Anfinomo, infatti, è rimasto indietro nella corsa. Il carico dell’anziano padre sulle spalle non gli permette di procedere speditamente. Anapia, invece, porta su di sé la gracile madre che, accovacciata e stretta alle sue braccia, chiude gli occhi per la paura.

Catania è nel panico. Il grande vulcano Etna minaccia, con la sua lava incandescente, l’intera città: le case sono in fiamme, il cielo è grigio e cupo, si sente urlare dappertutto.

Quella, sì, è una catastrofe. Tutti scappano, senza una meta, portando con sé qualche moneta o oggetto prezioso. Ognuno principalmente, però, cerca di mettere in salvo se stesso. Non c’è tempo per pensare ad altro, ad altri.

Anfinomo e Anapia, invece, non riescono a fuggire senza gli anziani genitori che vivono alle pendici del Vulcano e, senza pensarci troppo, sfidano la paura e si dirigono, controcorrente, verso casa. Lì trovano i due vecchi, abbracciati, in un angolo, con la schiena contro una parete, pronti ad accogliere la morte.

I due fratelli, allora, caricano i genitori sulle loro possenti spalle e li rassicurano: adesso ci sono loro, qualsiasi cosa accadrà, non sono più soli.
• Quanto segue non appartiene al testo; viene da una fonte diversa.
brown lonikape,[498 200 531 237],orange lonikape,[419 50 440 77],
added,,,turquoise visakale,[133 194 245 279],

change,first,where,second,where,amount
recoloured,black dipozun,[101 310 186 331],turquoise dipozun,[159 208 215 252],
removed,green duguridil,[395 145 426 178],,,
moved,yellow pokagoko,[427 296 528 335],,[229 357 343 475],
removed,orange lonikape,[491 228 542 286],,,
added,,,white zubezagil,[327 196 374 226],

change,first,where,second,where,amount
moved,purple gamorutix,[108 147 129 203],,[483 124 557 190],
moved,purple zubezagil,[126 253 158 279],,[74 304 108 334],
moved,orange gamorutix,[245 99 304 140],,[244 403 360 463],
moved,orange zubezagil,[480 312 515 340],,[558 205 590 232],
Ora, solo ora, Anfinomo e Anapia possono darsi alla fuga.

Molti però criticarono quella scelta: perché rischiare la vita per tentare di salvare i due anziani?

La stessa domanda alcuni la rivolgono ancora oggi a tutti coloro che, mossi non solo dal senso del dovere ma soprattutto da quella pietas che caratterizza i due personaggi protagonisti del mito, sfidano la paura della morte, della malattia, si espongono ai contagi pur di prendersi cura di chi è solo, fragile, contro una parete senza via d’uscita.

Al di là di ogni deontologia, lì si legge un eroismo che tanto ricorda quello di Anfinomo e Anapia, passati alla storia come “I fratelli Pii”, coloro che tentarono tutto pur di mettere in salvo i loro genitori. La lava li raggiunse, però.

Il mito vuole che, nonostante ciò, non furono travolti poiché prodigiosamente il fluido incandescente deviò il proprio corso innanzi a loro.
La loro pietas, raccontata da numerosi poeti latini – e di cui ancora oggi si fa memoria –, li aveva salvati.

Oggi, due hornitos (accumuli di materiale incandescente) ricordano, nei pressi dell’Etna, Anfinomo e Anapia: nel corso dei secoli, durante varie eruzioni, infatti, sono stati accerchiati dalla lava ma non sono stati sepolti.

In piazza Università, a Catania, i “Fratelli Pii” sono rappresentati con delle statue di bronzo. Un inno all’amore filiale, e non solo, un riconoscimento nei confronti di un mito che, se vogliamo, diventa realtà nel sacrificio e nella devozione per la vita, tutti i giorni, celebrata da coloro che si fanno carico della sofferenza altrui, al di là di ogni umana paura.